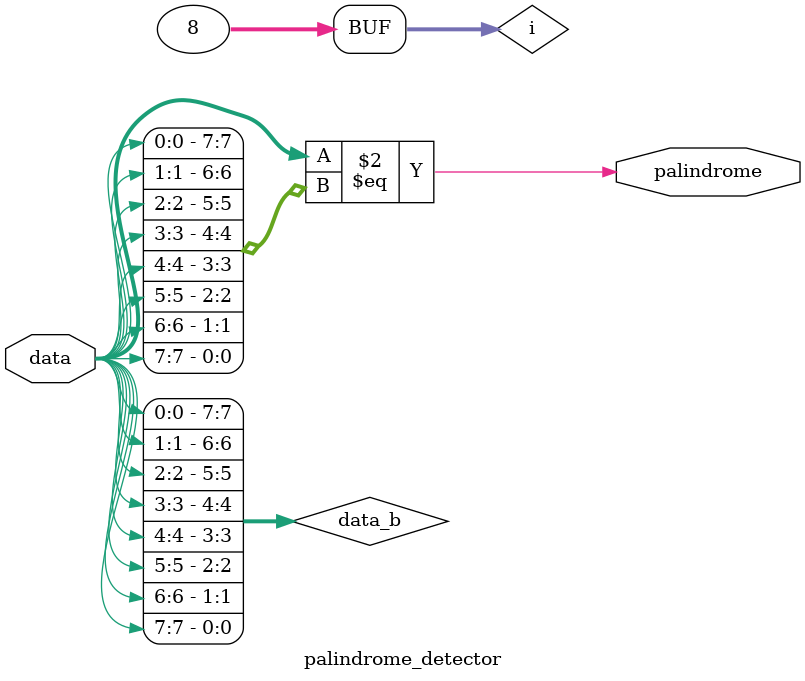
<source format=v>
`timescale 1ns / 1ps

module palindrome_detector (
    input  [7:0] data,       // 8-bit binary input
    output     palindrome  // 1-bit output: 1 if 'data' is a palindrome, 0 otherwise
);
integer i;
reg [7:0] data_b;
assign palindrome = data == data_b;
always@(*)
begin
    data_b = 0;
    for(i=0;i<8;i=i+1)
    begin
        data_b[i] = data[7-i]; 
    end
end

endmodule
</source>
==========
> **TASK BRIEF**: Once the pictures have been removed, reproduce each line of the material above exactly.

> **RESPONSE BOX**:
<source format=v>
`timescale 1ns / 1ps

module palindrome_detector (
    input  [7:0] data,       // 8-bit binary input
    output     palindrome  // 1-bit output: 1 if 'data' is a palindrome, 0 otherwise
);
integer i;
reg [7:0] data_b;
assign palindrome = data == data_b;
always@(*)
begin
    data_b = 0;
    for(i=0;i<8;i=i+1)
    begin
        data_b[i] = data[7-i]; 
    end
end

endmodule
</source>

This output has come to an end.